(JOB ITEM A): According to the certificate of designation, how many shares of preferred stock are designated Series C Preferred Stock?

(EXCERPTED PASSAGE):

□ □ □ □

Series C Designation

EX-4.11 4 ex4_11.htm SERIES C DESIGNATION

EXHIBIT 4.11 

 

CERTIFICATE OF DESIGNATION OF

SERIES C PREFERRED CONVERTIBLE STOCK

 

OF

 

TPT GLOBAL TECH, INC.

 

 

It is hereby certified that:

 

1.       The name of the Company (hereinafter called the "Company") is TPT Global Tech, Inc., a Florida corporation.

 

2.       The Certificate of Incorporation of the Company authorizes the issuance of One Hundred Million (100,000,000) shares of preferred stock, $0.001 par value per share, and expressly vests in the Board of Directors of the Company the authority provided therein to issue any or all of said shares in one (1) or more Series by resolution or resolutions to establish the designation and number and to fix the relative rights and preferences of each series to be issued.

 

3.       The Board of Directors of the Company, pursuant to the authority expressly vested in it as aforesaid, has adopted the following resolutions creating a Series C issue of Preferred Stock:

 

RESOLVED, that Three Million (3,000,000) of the One Hundred Million (100,000,000) authorized shares of Preferred Stock of the Company shall be designated Series C Preferred Stock, $0.001 par value per share, and shall possess the rights and preferences set forth below:

 

Section 1. Designation and Amount. The shares of such series shall have $0.001 par value per share and shall be designated as Series C Preferred Stock (the "Series C Preferred Stock") and the number of shares constituting the Series C Preferred Stock shall be Three Million (3,000,000).

□ □ □ □

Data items
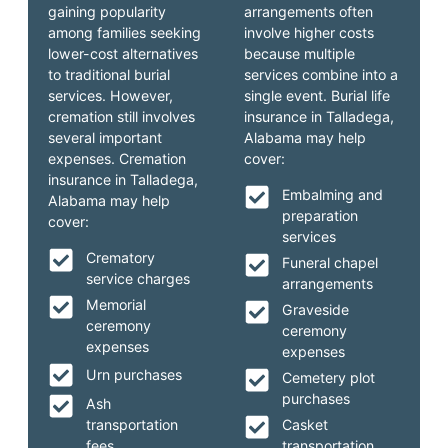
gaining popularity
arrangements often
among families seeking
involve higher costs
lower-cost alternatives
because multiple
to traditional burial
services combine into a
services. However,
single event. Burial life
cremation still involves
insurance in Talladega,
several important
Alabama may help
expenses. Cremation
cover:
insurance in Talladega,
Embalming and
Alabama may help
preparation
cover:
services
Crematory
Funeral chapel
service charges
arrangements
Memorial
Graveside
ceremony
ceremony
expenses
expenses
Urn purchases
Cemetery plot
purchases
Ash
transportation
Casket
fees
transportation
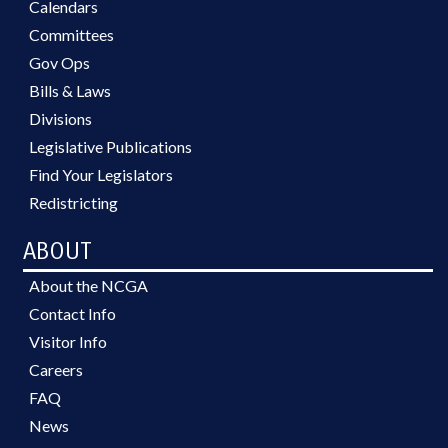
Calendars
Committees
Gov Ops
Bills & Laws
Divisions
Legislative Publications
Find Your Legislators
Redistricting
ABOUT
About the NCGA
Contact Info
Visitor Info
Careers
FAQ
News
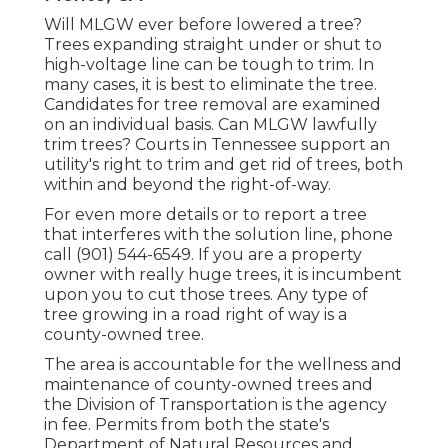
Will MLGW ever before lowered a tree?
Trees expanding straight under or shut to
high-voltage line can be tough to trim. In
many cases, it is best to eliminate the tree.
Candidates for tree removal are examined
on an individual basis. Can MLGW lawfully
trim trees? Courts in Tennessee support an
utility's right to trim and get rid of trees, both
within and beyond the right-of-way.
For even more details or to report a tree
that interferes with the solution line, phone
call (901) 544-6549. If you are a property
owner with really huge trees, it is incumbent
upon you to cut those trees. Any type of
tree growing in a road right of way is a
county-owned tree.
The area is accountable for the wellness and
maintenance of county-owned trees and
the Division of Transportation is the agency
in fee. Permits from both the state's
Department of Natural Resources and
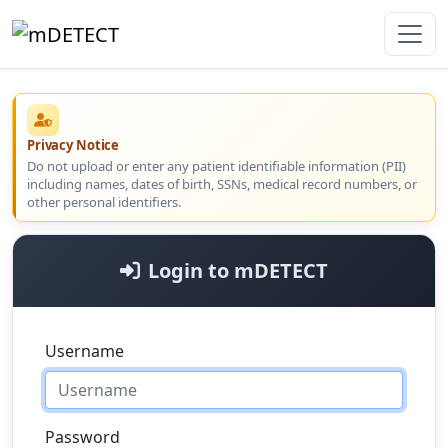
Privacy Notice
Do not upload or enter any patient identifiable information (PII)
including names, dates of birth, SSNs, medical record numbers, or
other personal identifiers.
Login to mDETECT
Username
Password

□ □ □ □

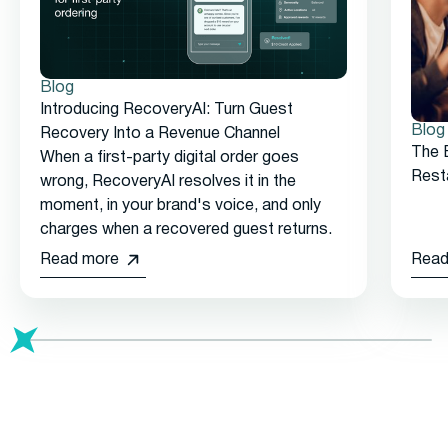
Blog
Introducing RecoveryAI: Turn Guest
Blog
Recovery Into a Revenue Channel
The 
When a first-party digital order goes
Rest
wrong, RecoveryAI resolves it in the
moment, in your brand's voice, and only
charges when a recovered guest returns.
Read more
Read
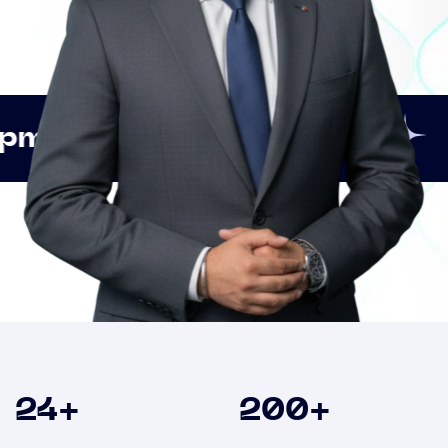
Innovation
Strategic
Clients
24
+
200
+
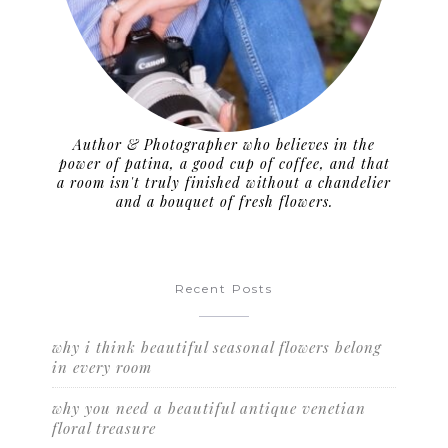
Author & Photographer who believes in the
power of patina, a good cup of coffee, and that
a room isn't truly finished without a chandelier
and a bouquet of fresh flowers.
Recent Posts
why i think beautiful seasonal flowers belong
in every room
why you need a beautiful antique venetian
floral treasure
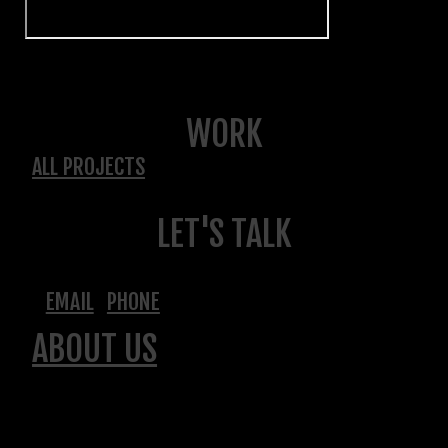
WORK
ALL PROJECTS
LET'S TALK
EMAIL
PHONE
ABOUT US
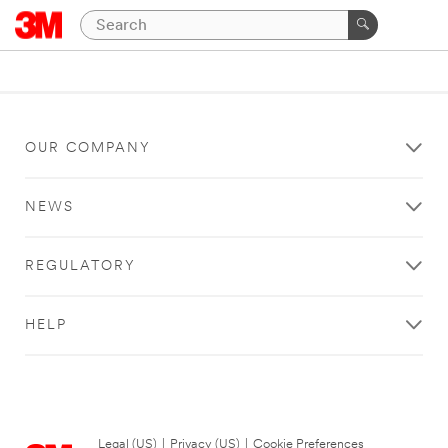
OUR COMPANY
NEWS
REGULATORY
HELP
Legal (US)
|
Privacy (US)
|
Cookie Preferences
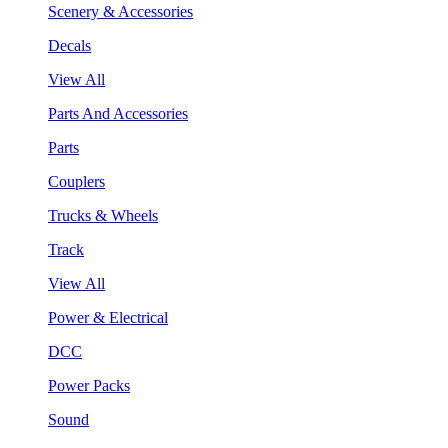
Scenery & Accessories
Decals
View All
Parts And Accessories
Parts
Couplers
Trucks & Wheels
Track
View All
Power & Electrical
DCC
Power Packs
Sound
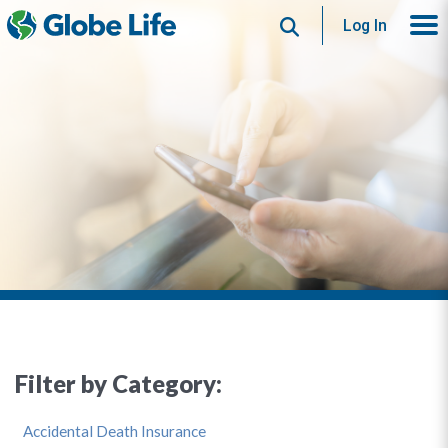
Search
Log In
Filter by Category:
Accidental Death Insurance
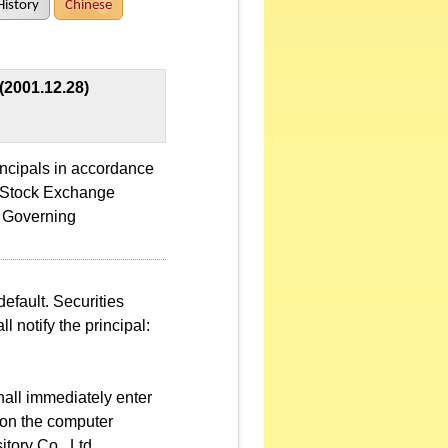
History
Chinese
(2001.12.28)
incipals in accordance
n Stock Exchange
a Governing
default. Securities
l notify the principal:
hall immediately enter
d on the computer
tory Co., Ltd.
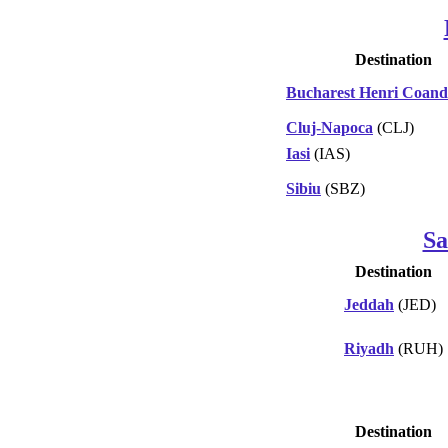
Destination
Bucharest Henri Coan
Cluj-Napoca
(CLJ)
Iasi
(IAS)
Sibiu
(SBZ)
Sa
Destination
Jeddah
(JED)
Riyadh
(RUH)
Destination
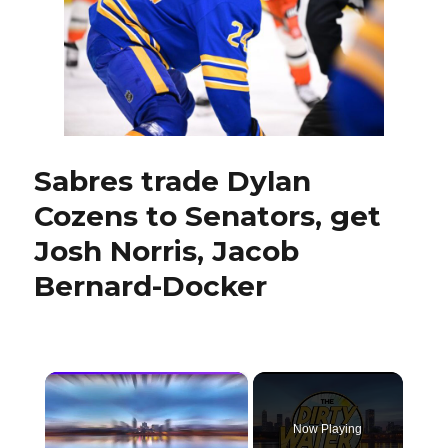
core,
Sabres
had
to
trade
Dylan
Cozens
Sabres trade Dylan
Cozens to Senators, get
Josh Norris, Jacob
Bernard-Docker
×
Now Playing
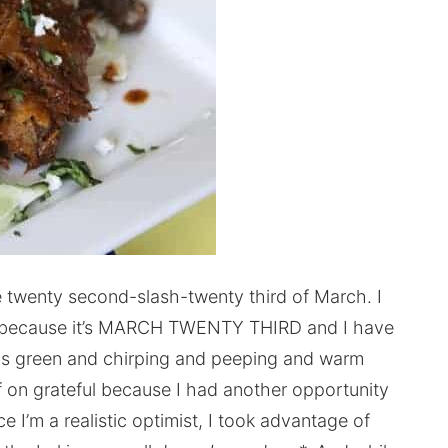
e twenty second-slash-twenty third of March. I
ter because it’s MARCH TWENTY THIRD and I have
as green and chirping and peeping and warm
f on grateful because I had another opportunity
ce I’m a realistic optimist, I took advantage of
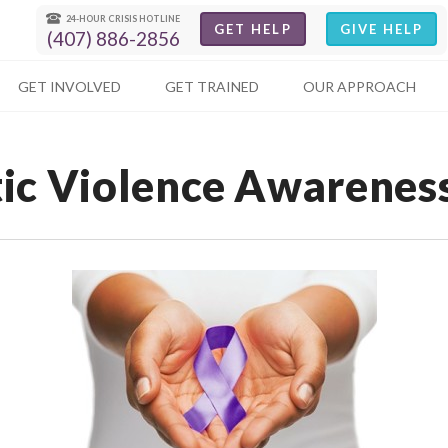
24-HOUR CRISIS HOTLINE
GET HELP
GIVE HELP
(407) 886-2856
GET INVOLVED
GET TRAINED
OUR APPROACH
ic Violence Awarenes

□ □ □ □

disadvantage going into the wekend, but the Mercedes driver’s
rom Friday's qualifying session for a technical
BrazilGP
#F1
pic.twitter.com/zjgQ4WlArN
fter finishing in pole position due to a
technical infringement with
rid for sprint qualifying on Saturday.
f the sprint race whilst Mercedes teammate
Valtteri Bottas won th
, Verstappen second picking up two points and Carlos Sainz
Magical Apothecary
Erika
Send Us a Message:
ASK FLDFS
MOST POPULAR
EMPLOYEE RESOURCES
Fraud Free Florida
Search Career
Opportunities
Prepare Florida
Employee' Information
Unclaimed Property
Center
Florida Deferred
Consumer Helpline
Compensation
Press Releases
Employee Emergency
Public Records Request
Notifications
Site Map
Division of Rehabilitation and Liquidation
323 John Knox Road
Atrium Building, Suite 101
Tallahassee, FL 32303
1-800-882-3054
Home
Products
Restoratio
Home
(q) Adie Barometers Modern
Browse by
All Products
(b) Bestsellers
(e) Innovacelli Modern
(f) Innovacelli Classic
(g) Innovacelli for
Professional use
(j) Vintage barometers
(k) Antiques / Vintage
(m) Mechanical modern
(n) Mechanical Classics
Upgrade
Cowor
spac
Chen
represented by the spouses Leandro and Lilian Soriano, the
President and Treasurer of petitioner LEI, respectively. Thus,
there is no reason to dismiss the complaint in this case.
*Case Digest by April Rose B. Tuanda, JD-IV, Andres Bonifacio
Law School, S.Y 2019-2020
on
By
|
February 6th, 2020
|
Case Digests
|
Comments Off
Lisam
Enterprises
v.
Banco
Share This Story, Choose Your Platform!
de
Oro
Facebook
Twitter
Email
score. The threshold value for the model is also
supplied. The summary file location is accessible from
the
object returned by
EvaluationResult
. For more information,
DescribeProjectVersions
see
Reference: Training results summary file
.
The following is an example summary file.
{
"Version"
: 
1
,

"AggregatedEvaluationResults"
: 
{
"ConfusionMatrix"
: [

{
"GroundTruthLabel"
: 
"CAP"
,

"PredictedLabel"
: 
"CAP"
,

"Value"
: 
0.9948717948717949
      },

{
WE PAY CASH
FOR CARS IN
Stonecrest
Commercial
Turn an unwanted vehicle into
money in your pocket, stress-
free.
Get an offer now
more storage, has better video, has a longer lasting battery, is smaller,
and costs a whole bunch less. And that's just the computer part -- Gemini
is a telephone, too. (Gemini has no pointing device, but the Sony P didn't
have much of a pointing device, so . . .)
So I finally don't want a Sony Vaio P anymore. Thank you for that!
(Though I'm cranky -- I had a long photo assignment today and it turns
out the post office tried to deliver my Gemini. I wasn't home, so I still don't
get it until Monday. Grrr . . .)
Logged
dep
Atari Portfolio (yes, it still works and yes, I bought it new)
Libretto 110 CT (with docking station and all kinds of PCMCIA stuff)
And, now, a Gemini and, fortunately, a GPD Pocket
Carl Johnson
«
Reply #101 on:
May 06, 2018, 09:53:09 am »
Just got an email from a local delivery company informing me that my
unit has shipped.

□ □ □ □

(JOB ITEM B): Within the entries, begin at the line that has "Author & Photographer who believes in the" and stop after the line that has "tory Co., Ltd.". Reproduce those lines with "chandelier" swapped for "mirror", leaving all else unchanged and omitting the pictures.

(RESPONSE A): Three Million (3,000,000) shares are designated Series C Preferred Stock.

(RESPONSE B):
Author & Photographer who believes in the
power of patina, a good cup of coffee, and that
a room isn't truly finished without a mirror
and a bouquet of fresh flowers.
Recent Posts
why i think beautiful seasonal flowers belong
in every room
why you need a beautiful antique venetian
floral treasure
WORK
ALL PROJECTS
LET'S TALK
EMAIL
PHONE
ABOUT US
OUR COMPANY
NEWS
REGULATORY
HELP
Legal (US)
|
Privacy (US)
|
Cookie Preferences
Scenery & Accessories
Decals
View All
Parts And Accessories
Parts
Couplers
Trucks & Wheels
Track
View All
Power & Electrical
DCC
Power Packs
Sound
Search
Log In
Filter by Category:
Accidental Death Insurance
History
Chinese
(2001.12.28)
incipals in accordance
n Stock Exchange
a Governing
default. Securities
l notify the principal:
hall immediately enter
d on the computer
tory Co., Ltd.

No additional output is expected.